Cherry rubbed the back of her hand across her eyes and gave an oddly wet-sounding inhale through her nose before continuing. “She said that me being born was the only thing that had ever eclipsed the experience of eating that cherry. Her new most beautiful moment.” She laughed shakily. “Plus, my face was as round and as red as a cherry when I was born, so I’m sure that contributed to the name choice.”

She cleared her throat and blinked many times. Then she sighed and said, “If I’m talking too much, you just let me know, Silar. They used to call me Chatty Cherry at school. It won’t hurt my feelings if you tell me to shut my trap, I promise.”

It was good she knew how to set traps for vermin, though I pondered what this might have to do with her propensity to fill near-every moment of quiet with chatter.
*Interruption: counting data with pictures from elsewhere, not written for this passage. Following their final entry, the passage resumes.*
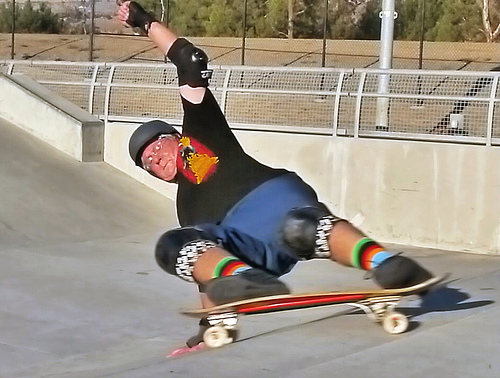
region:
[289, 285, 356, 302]
a skateboard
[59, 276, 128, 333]
a ramp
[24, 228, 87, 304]
the ramp is grey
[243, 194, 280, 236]
blue shorts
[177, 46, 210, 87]
an elbow pad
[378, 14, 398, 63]
a pole that is grey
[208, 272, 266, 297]
man is waring a shoe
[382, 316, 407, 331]
the wheels on the skateboard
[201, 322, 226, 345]
wheel is white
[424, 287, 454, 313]
a shadow on the ramp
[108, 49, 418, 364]
a man on a skateboard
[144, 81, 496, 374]
a man on aramp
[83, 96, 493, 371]
a man skateboarding ona ramp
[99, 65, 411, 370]
a man weraing a helmet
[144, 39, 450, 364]
a man at a skatepark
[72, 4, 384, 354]
a man wearing elbow gaurds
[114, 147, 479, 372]
a man wearing knee pads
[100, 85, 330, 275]
a man wearing a hsirt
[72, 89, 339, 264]
a man wearing black shirt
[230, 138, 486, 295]
a man wearin gsocks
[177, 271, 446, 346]
a skateboard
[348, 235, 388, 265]
a rainbow striped sock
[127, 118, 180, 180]
a man wearing a helmet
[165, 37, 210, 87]
a black elbow pad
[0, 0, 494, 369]
a man skateboarding on a skateboard ramp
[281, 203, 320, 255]
a black kneepad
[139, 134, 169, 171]
a pair of eyeglasses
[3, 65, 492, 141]
a row of wire fencing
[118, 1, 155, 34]
a black wrist guard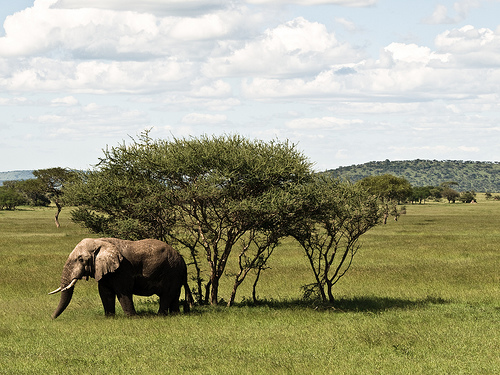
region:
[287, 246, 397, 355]
the grass is green and visible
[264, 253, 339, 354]
the grass is green and visible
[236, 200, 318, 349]
the grass is green and visible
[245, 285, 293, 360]
the grass is green and visible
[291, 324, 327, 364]
the grass is green and visible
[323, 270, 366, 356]
the grass is green and visible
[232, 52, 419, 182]
the sky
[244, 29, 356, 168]
the sky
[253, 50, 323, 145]
the sky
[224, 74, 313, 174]
the sky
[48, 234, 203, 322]
an elephant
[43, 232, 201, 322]
a elephant standing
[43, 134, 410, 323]
an elephant stands next to a tree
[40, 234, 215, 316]
an elephant in the wild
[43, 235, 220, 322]
the elephant has tusks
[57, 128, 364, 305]
a large brush like tree is next to the elephant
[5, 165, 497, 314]
small trees are scattered through the scene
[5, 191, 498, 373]
a large field with small trees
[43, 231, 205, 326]
the elephant is alone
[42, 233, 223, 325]
the elephant is grey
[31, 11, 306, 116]
white and blue sky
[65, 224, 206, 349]
elephant is under tree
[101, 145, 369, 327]
tree is small and green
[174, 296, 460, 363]
grass is thick and green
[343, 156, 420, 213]
group of trees in distance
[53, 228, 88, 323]
elephant has long nose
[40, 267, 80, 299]
elephant has two white tusks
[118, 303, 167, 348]
grass under elephant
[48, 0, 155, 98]
puffy clouds in sky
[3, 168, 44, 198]
tall hills in background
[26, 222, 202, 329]
elephant standing in grass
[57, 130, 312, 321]
tree in field behind elephant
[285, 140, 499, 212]
tree covered hill in distance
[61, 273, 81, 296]
elephant husk on left of trunk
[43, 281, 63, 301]
husk to right of trunk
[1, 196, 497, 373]
open field of grass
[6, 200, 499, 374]
grass in field is green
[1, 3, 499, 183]
sky is partly cloudy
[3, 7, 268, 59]
cloud in blue sky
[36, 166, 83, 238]
small tree in field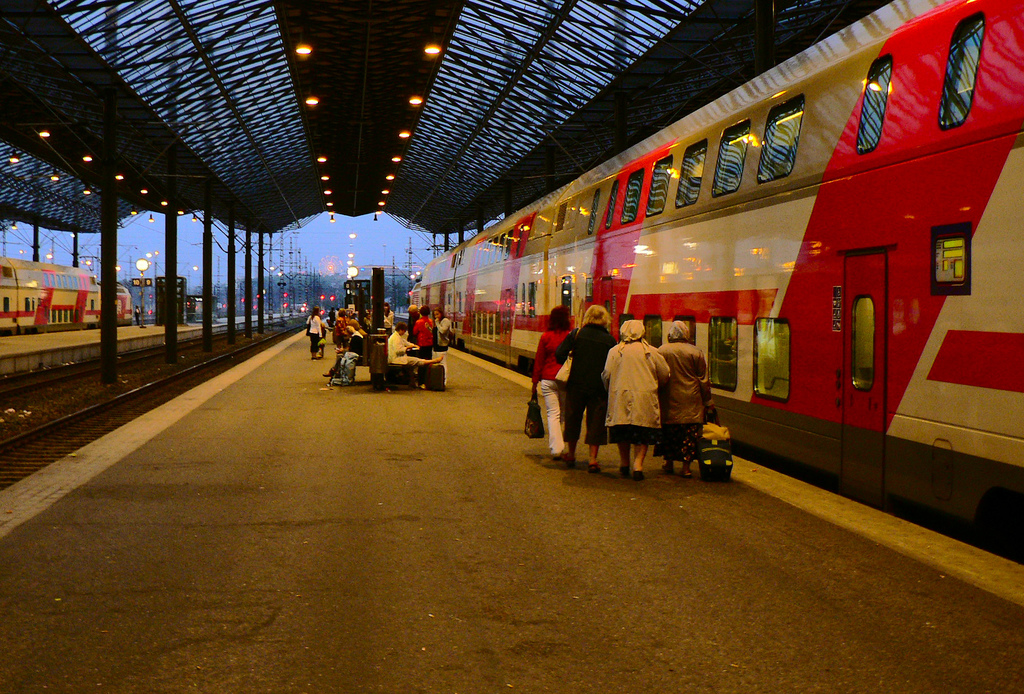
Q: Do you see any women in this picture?
A: Yes, there is a woman.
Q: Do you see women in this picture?
A: Yes, there is a woman.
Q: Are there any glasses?
A: No, there are no glasses.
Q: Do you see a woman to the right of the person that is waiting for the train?
A: Yes, there is a woman to the right of the person.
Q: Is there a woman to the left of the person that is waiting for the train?
A: No, the woman is to the right of the person.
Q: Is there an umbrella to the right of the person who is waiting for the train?
A: No, there is a woman to the right of the person.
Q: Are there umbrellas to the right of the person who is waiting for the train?
A: No, there is a woman to the right of the person.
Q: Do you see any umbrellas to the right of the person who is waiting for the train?
A: No, there is a woman to the right of the person.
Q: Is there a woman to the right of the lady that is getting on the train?
A: No, the woman is to the left of the lady.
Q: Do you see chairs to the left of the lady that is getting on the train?
A: No, there is a woman to the left of the lady.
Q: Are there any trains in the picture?
A: Yes, there is a train.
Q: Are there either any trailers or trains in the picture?
A: Yes, there is a train.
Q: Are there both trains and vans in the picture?
A: No, there is a train but no vans.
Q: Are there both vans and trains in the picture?
A: No, there is a train but no vans.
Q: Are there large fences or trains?
A: Yes, there is a large train.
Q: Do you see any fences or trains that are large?
A: Yes, the train is large.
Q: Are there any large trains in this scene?
A: Yes, there is a large train.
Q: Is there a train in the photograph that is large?
A: Yes, there is a train that is large.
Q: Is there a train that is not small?
A: Yes, there is a large train.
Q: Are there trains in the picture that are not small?
A: Yes, there is a large train.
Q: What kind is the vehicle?
A: The vehicle is a train.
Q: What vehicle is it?
A: The vehicle is a train.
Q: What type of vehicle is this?
A: That is a train.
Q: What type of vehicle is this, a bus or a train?
A: That is a train.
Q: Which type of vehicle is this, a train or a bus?
A: That is a train.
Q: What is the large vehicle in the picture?
A: The vehicle is a train.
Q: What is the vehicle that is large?
A: The vehicle is a train.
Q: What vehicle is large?
A: The vehicle is a train.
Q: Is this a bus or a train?
A: This is a train.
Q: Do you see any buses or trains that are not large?
A: No, there is a train but it is large.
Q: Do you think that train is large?
A: Yes, the train is large.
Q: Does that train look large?
A: Yes, the train is large.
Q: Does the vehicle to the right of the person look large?
A: Yes, the train is large.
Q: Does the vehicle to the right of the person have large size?
A: Yes, the train is large.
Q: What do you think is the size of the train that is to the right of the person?
A: The train is large.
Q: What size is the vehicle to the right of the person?
A: The train is large.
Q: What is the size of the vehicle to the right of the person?
A: The train is large.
All this talk in that high, pretty voice was loud and strange and not exactly comforting, but…

I could not ever see myself telling her to stop.

At my lack of reply, she sent me a questioning look.

I cast about for an appropriate response. “They call me Silent Silar,” I told her at length.

A smile unfurled, slow as sunrise, as she took that in.

“Sounds like we could be a perfect fit, then,” she said. “Just like this hat!”

A perfect fit. Maybe this really would work out. Maybe, after the thirty days were up, I would not have scared her off and she would stay with me. She would really be my wife.

At least, that’s what I thought.

Until she broke all those thoughts apart and ground my brain to a halt with what she said next.

“So, was this your parents’ ranch, then?”

She gazed up at me innocently as I felt my eyes blaze hotter white, my entire frame bristling with tension. My parents’ ranch?

“I mean, since you’ve been here since childhood,” she explained, her brow now puckering at my expression. “You said this was your hat from when you were a kid, right? Were you born here?”

She came here without knowing this is a penal colony.

And perhaps even worse than that…

She married me without knowing that I’ve killed a man.

How could she not know? How could she not have been told? Was this because she’d come here so early, before the others?

Would she still have married me if she knew?

Questions pounded through me while hers hung unanswered in the air.

I have to tell her.

And I would. I knew I would. Just…

Maybe not quite yet.

I would use my thirty days to show her how calm, controlled, and decent I could be. To prove just how hard I’d work to take care of her. I’d show her who I was, besides a convicted murderer who apparently wanted to do unnaturally perverse things to her backside, that is. If she could learn to like me, or at the very least respect me, before I told her why I was here, then maybe she would stay…

I did not say any of this to her, of course. I simply shoved her bag at her, told her to “take this into the house,” and immediately stalked stiffly away to inspect the property’s fences. I retreated into the monotonous safety of physical labour, telling myself it was because I was going to work hard for my wife.

I ignored the fact that work – even the hardest, most tail-breaking work – was just so much easier than the truth.

11

CHERRY

My face felt hot and my stomach hollow as I stumbled towards the house, clutching my bag to my chest. He’s your husband, I told myself fiercely, he doesn’t have to be your friend.